TASK REQUIREMENTS:
A – From the article about Falcons coach Mike Smith, reproduce word for word the part that opens with the words containing "We are all now" and closes with "of 63 yards.".
B – In the article about Falcons coach Mike Smith, what halftime lead did the Falcons blow against the Lions?
C – List every person named in the article about Falcons coach Mike Smith.

DOCUMENT SEGMENT:
Atlanta Falcons head coach Mike Smith is doomed.
We are all now just counting down the days until he is fired. It could come fairly soon if the Falcons continue to lose in embarrassing fashion, as they did yesterday against the Detroit Lions.
The Falcons blew a 21-0 halftime lead against the Lions. Hindsight tells us that Smith’s decision to sit on that lead rather than trying to get kicker Matt Bryant in position for a long field goal just before the half arguably cost the team the game. Had they been up 24-0, perhaps the Falcons defense would have found some way to stop the Lions offense in the final minutes of the game if they had to drive 100 yards instead of 63 yards.
It was simply an epic collapse, too similar to some more recent memories of the 2012 playoffs.
This 2014 Falcons team has found away to mix its ineptitude reminiscent of 2013 with its 2012 success. Thus far in 2014, Falcons have just been a bad, uncompetitive football team. Instead in a game broadcast in the morning hours stateside from London, this week the Falcons fan base was privy to watch what nearly happened in that playoff game against the Seahawks, but with much more to play for on the line.
There were rumors that if that game had not gone the Falcons way, the team’s owner Arthur Blank would have fired Smith then. I can neither confirm nor deny the veracity of that report, but it certainly seemed like a strong possibility.
The biggest knock on Smith in the past was his inability to win in January. He was highly successful during the regular season, but his success was only adding fuel to the fire that he couldn’t win the “big game.” That all changed against the Seahawks, but barely. And probably only because Seahawks defensive end Chris Clemons had torn his ACL the week before.
While the 2014 Falcons offensive line is still mining new depths for poor play, that 2012 group was fairly awful as well. Had Clemons played in that game, he was likely to beat the erratic Tyson Clabo enough times to prevent the Falcons from generating all those points in the first half. The vaunted Seahawks defense just didn’t look like the typical version we had grown accustomed to seeing that season. They were very good then because they had a killer pass rush. Without Clemons, they lost a lot of that prolific rush, and they simply weren’t the same defense.

Text extractions by page:
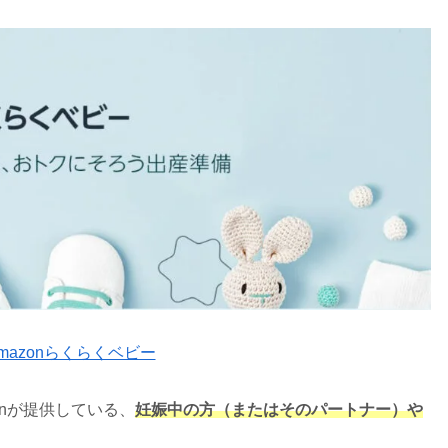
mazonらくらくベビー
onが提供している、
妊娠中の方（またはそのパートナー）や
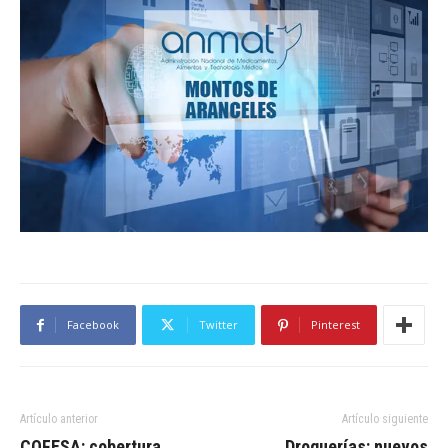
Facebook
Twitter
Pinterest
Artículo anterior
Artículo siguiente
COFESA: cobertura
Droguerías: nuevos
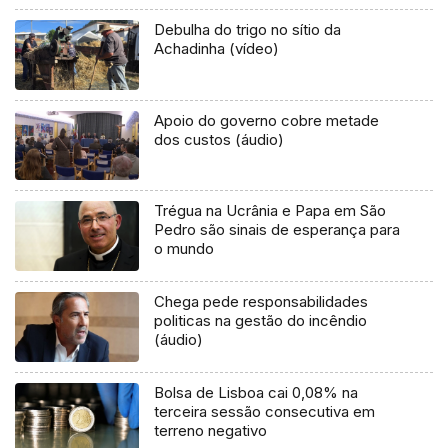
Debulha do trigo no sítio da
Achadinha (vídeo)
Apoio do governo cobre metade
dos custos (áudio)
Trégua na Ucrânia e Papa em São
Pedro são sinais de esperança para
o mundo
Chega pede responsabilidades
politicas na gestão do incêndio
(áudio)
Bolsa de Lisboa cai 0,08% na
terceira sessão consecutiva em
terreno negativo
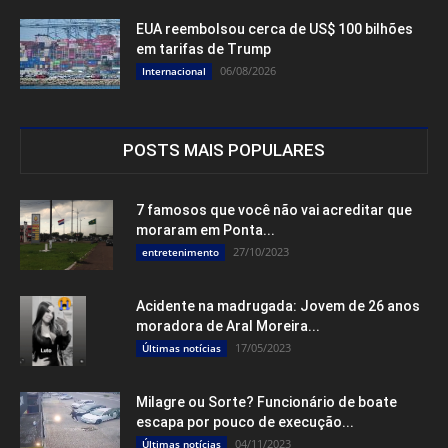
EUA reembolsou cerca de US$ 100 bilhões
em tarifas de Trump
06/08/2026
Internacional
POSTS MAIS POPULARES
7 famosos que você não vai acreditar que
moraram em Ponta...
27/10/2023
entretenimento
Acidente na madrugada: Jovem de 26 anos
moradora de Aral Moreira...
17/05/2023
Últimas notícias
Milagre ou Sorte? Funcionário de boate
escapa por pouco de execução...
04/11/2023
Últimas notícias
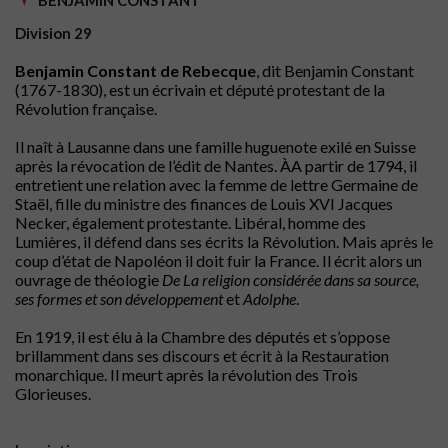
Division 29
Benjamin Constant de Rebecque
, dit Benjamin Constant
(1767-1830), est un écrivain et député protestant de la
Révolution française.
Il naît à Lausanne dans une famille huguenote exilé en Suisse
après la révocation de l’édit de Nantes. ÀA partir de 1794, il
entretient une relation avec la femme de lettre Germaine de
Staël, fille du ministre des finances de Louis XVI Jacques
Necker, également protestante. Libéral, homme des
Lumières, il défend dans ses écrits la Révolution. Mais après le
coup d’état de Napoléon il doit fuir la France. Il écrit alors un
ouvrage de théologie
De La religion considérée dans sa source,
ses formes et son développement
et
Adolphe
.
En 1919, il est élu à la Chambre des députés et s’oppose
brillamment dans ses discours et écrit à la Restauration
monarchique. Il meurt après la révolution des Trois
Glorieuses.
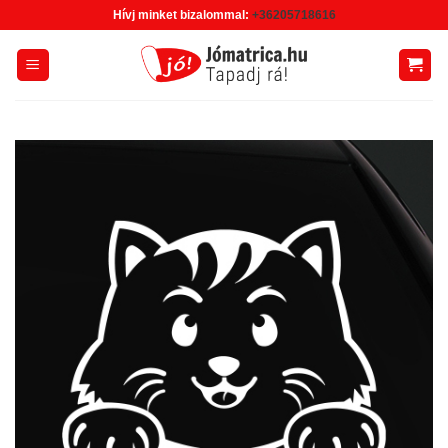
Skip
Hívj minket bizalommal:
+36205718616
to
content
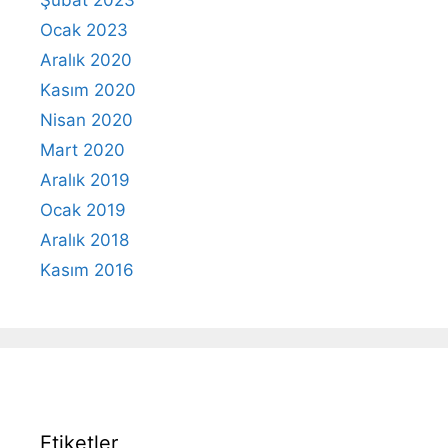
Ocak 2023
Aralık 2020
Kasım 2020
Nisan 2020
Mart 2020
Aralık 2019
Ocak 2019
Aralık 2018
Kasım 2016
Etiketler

ANSWERS BELOW:
A –
We are all now just counting down the days until he is fired. It could come fairly soon if the Falcons continue to lose in embarrassing fashion, as they did yesterday against the Detroit Lions.
The Falcons blew a 21-0 halftime lead against the Lions. Hindsight tells us that Smith’s decision to sit on that lead rather than trying to get kicker Matt Bryant in position for a long field goal just before the half arguably cost the team the game. Had they been up 24-0, perhaps the Falcons defense would have found some way to stop the Lions offense in the final minutes of the game if they had to drive 100 yards instead of 63 yards.

B – A 21-0 halftime lead.

C – Mike Smith, Matt Bryant, Arthur Blank, Chris Clemons, Tyson Clabo